In a healthy codebase, you can add new features with successively less effort. Unfortunately, the reverse is often true: new features add complexity to an already tricky design. Eventually, the system breaks down, and development slows to a crawl.
This phenomenon was identified and formalized by Manny Lehman[22] in a set of laws on software evolution. In his law of increasing complexity, Lehman states that “as an evolving program is continually changed, its complexity, reflecting deteriorating structure, increases unless work is done to maintain or reduce it.” (See On Understanding Laws, Evolution, and Conservation in the Large-Program Life Cycle [Leh80].)
You already know about hotspot analyses to identify these “deteriorating structures” so that you can react and reduce complexity. But how do we know if we are improving the code over time or just contributing to the grand decline? Let’s see how we uncover complexity trends in our programs.
An indentation analysis is fast and simple. That means it scales to a range of revisions without eating up your precious time. Of course, you may well wonder if different indentation styles could affect the results. Let’s look into that.
This chapter has its theoretical foundations in the study Reading Beside the Lines: Indentation as a Proxy for Complexity Metric. Program Comprehension, 2008. ICPC 2008. The 16th IEEE International Conference on [HGH08]. That research evaluated indentation-based complexity in 278 projects. They found that indentation is relatively uniform and regular. Their study also suggests that deviating indentations don’t affect the results much.
The explanation is also the reason the technique works in the first place: indentation improves readability. It aligns closely with underlying coding constructs. We don’t just indent random chunks of code (unless we’re competing in the International Obfuscated C Code Contest).[23]
Similarly, it doesn’t really matter if we indent two or four spaces. However, a change in indentation style midway through the analysis could disturb your results. For example, running an auto-indent program on your codebase would wreck its history and show an incorrect complexity trend. If you are in that situation, you can’t compare revisions made before and after the change in indentation practices.
Even if individual indentation styles don’t affect the analysis results as much as we’d think, it’s still a good idea to keep a uniform style as it helps build consistency. With that sorted out, let’s move on to an actual analysis.
You’ve already seen how to analyze a single revision. Now we want to:
Take a range of revisions for a specific module.
Calculate the indentation complexity of the module as it occurred in each revision.
Output the results revision by revision for further analysis.
With version-control systems, we can roll back to historical versions of our code and run complexity analyses on them. For example, in git we look at historical versions with the show command.
The receipe for a trend analysis is pretty straightforward, although it requires some interactions with the version-control system. Since this book isn’t about git or even version-control systems, we’re going to skip over the actual implementation details and just use the script already in your scripts directory. Don’t worry, I’ll walk you through the main steps to understand what’s happening so that you can perform your own analysis on your code.
In your cloned Hibernate Git repository, type the following into the command prompt (and remember to reference your own scripts path) to run git_complexity_trend.py:
| | prompt> python scripts/git_complexity_trend.py \ |
| | --start ccc087b --end 46c962e \ |
| | --file hibernate-core/src/main/java/org/hibernate/cfg/Configuration.java |
| | rev,n,total,mean,sd |
| | e75b8a7,3080,7610,2.47,1.76 |
| | 23a6280,3092,7649,2.47,1.76 |
| | 8991100,3100,7658,2.47,1.76 |
| | 8373871,3101,7658,2.47,1.76 |
| | ... |
This looks cryptic at first. What just happened is that we specified a range of revisions determined by the --start and --end flags. Their arguments represent our analysis period, as we see in the following image.

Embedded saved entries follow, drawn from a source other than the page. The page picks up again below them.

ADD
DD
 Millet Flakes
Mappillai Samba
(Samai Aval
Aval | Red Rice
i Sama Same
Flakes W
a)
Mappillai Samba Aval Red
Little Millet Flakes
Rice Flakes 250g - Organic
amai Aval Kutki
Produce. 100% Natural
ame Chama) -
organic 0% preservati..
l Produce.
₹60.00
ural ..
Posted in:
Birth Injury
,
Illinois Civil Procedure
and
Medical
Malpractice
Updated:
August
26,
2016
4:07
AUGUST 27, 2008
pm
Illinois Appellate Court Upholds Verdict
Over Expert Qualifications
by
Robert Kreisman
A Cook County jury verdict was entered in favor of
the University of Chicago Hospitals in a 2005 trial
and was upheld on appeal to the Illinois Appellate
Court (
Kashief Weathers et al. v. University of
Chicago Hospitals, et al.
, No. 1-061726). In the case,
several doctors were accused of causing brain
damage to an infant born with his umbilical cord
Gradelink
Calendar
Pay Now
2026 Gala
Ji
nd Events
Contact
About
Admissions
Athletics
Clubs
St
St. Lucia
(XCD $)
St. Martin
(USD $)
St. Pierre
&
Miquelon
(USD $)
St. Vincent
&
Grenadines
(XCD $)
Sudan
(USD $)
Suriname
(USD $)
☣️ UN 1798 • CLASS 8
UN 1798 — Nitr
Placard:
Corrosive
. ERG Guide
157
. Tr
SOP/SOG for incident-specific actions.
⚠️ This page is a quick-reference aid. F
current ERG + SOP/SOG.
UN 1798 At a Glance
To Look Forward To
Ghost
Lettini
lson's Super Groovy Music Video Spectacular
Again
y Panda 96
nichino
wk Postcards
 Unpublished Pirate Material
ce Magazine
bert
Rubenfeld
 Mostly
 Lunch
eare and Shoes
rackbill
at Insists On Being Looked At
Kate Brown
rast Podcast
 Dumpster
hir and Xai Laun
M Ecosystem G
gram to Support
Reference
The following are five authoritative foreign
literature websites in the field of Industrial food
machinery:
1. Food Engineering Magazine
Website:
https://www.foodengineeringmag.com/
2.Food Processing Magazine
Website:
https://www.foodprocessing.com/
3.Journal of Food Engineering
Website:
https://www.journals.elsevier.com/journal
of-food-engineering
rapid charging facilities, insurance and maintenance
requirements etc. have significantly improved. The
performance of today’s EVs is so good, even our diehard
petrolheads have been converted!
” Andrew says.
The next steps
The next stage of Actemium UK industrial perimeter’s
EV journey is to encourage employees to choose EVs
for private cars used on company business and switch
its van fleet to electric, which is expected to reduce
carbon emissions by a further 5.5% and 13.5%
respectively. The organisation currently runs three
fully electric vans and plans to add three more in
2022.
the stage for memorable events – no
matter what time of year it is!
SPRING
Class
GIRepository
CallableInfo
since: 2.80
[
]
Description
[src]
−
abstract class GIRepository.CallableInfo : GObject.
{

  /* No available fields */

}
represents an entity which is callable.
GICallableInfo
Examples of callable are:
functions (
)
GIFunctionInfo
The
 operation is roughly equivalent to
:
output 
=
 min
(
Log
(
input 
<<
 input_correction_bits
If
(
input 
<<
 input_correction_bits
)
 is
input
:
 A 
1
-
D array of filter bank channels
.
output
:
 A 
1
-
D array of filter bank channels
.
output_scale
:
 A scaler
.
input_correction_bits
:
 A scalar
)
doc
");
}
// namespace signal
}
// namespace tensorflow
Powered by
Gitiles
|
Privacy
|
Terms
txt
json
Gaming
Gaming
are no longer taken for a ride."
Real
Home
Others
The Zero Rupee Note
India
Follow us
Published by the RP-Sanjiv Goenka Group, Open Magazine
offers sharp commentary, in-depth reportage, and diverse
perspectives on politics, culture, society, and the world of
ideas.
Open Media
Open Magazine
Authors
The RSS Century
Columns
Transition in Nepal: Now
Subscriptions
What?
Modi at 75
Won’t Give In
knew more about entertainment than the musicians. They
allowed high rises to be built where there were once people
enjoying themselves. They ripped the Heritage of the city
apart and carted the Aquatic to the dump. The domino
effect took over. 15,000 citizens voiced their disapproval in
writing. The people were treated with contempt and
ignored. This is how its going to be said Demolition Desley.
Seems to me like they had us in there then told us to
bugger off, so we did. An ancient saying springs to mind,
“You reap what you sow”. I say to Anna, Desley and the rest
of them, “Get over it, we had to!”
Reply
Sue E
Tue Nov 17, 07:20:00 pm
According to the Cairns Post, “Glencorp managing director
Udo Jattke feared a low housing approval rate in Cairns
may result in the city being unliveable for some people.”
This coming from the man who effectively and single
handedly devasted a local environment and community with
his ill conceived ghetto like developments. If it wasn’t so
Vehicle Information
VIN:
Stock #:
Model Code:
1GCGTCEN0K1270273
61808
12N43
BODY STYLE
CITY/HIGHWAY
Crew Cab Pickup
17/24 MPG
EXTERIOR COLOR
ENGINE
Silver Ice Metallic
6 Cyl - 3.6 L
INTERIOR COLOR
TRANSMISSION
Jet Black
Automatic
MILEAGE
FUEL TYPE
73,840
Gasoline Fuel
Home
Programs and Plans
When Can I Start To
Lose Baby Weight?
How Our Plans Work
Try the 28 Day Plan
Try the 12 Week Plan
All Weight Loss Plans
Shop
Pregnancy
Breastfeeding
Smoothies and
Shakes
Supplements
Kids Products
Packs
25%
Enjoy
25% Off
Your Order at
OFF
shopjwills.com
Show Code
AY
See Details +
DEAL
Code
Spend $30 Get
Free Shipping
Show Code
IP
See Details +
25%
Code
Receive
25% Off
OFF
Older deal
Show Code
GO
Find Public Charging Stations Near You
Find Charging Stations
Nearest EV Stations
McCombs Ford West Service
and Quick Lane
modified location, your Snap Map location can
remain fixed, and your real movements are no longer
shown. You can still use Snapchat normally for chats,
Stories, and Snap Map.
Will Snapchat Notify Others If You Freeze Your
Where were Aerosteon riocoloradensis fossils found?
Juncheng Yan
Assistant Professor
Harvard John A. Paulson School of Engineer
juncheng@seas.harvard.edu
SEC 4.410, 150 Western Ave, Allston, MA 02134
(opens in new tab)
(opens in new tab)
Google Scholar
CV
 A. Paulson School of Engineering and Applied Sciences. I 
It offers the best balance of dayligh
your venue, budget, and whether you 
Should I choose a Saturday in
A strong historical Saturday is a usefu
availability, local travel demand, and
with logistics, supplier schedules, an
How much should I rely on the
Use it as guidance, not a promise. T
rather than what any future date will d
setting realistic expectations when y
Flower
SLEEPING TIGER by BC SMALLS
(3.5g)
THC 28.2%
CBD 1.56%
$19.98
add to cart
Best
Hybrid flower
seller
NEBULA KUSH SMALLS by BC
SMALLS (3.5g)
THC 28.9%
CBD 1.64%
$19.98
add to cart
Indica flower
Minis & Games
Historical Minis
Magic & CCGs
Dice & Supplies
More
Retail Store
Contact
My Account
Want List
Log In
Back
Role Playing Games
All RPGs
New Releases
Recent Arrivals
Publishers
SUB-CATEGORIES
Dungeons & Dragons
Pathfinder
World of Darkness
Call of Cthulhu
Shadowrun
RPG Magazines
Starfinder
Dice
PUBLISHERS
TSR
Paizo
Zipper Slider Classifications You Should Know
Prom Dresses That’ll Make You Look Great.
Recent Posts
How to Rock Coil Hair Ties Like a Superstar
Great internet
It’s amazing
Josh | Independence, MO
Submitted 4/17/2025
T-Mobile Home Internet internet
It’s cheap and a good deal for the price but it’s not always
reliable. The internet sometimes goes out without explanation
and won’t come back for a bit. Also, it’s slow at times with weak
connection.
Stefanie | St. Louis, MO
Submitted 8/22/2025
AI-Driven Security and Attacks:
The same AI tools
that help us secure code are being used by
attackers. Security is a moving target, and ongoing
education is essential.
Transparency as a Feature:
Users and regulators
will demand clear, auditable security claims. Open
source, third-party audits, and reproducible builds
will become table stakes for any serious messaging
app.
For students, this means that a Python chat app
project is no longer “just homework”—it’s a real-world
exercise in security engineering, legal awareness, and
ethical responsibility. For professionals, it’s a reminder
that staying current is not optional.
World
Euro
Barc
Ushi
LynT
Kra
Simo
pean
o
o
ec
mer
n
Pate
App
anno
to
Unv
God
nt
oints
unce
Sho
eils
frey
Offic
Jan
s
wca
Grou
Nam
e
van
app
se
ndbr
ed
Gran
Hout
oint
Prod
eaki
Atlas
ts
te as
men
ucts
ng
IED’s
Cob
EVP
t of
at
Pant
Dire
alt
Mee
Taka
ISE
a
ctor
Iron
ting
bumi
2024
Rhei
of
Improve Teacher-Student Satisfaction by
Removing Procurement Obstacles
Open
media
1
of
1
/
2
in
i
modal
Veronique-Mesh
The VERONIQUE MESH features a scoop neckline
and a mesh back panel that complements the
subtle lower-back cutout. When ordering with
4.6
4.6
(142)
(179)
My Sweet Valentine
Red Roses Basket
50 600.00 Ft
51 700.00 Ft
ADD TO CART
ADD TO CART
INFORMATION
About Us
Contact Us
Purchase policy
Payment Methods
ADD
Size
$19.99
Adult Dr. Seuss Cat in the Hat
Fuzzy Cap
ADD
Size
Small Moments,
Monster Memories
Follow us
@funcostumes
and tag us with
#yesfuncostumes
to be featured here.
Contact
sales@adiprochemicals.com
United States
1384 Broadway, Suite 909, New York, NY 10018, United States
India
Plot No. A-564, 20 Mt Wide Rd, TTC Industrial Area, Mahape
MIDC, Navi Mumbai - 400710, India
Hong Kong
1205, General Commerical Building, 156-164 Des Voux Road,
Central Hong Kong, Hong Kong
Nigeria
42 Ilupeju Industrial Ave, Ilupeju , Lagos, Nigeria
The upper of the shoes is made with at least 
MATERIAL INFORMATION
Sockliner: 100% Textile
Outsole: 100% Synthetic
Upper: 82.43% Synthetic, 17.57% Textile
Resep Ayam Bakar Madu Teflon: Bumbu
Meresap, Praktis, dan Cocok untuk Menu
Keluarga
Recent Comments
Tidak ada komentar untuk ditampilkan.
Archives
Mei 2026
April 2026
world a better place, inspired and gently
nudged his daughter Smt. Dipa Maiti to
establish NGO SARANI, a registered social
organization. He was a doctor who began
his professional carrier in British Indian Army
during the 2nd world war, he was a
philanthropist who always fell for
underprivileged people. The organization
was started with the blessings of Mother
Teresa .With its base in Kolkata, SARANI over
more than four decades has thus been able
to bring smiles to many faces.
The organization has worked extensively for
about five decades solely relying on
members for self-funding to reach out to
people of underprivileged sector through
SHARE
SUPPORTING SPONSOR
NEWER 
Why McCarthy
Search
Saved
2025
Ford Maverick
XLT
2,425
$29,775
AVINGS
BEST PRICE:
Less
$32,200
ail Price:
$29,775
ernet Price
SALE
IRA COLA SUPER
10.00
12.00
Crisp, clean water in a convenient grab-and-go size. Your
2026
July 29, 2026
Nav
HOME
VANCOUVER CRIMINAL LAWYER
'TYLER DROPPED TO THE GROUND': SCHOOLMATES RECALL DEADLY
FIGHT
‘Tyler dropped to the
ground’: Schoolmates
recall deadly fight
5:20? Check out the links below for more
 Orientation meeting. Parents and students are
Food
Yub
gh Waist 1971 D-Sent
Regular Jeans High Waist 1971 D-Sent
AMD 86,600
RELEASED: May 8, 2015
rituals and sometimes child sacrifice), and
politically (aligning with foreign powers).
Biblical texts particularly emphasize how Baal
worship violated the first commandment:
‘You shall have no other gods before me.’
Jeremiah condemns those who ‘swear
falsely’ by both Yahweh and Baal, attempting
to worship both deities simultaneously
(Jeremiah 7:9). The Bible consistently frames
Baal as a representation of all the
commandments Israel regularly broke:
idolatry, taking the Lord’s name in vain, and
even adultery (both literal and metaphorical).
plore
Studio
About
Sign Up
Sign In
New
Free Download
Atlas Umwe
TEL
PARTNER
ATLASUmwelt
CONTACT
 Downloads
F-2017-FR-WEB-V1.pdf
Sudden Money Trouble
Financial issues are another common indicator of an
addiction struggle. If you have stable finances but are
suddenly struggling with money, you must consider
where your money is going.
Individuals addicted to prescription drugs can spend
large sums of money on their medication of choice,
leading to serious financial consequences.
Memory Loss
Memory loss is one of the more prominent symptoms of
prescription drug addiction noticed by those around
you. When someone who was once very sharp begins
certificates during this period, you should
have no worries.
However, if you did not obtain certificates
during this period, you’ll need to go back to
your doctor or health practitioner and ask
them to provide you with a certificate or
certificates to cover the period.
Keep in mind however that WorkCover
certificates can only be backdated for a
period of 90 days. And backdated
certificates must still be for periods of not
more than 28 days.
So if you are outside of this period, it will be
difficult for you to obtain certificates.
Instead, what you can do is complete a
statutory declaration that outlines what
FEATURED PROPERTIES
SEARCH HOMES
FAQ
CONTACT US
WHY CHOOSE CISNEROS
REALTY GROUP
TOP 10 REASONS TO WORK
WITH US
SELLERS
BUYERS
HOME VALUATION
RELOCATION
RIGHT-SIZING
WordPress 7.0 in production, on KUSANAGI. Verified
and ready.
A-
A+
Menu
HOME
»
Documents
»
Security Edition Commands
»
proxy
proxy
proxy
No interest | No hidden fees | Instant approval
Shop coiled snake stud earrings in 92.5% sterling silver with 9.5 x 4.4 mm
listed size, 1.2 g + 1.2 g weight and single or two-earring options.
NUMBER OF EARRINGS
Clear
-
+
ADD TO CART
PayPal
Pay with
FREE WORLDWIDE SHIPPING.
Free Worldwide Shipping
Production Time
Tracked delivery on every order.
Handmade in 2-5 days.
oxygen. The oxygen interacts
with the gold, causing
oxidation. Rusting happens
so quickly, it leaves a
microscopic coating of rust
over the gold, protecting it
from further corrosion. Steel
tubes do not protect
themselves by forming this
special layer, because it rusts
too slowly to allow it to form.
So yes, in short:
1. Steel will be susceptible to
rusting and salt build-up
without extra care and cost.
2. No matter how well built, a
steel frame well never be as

After that, you gave the name of the --file to analyze. In this case, we focus on our suspect, Configuration.java.
The analysis generates CSV output similar to the file you got during the earlier single-module analysis. The difference here is that we get the complexity statistics for each historical revision of the code. The first column specifies the commit hash from each revision’s git code. Let’s visualize the result to discover trends.
Spreadsheets are excellent for visualizing CSV files. Just save the CSV output into a file and import it into Excel, OpenOffice, or a similar application of your choice.
Let’s look at the total complexity growth first. That would be the total column.

As you can see in the image, Configuration.java accumulated complexity over time.
This growth can occur in two basic ways:
New code is added to the module.
Existing code is replaced by more complex code.

Case 2 is particularly worrisome—that’s the “deteriorating structure” Lehman’s law warned us about. We calculated the standard deviation (in the sd column) to differentiate between these two cases. Let’s see how it looks.
The standard deviation decreases. This means lines get more alike in terms of complexity, and it is probably a good thing. If you look at the mean, you see that it, too, decreases. Let’s see what that means for your programs.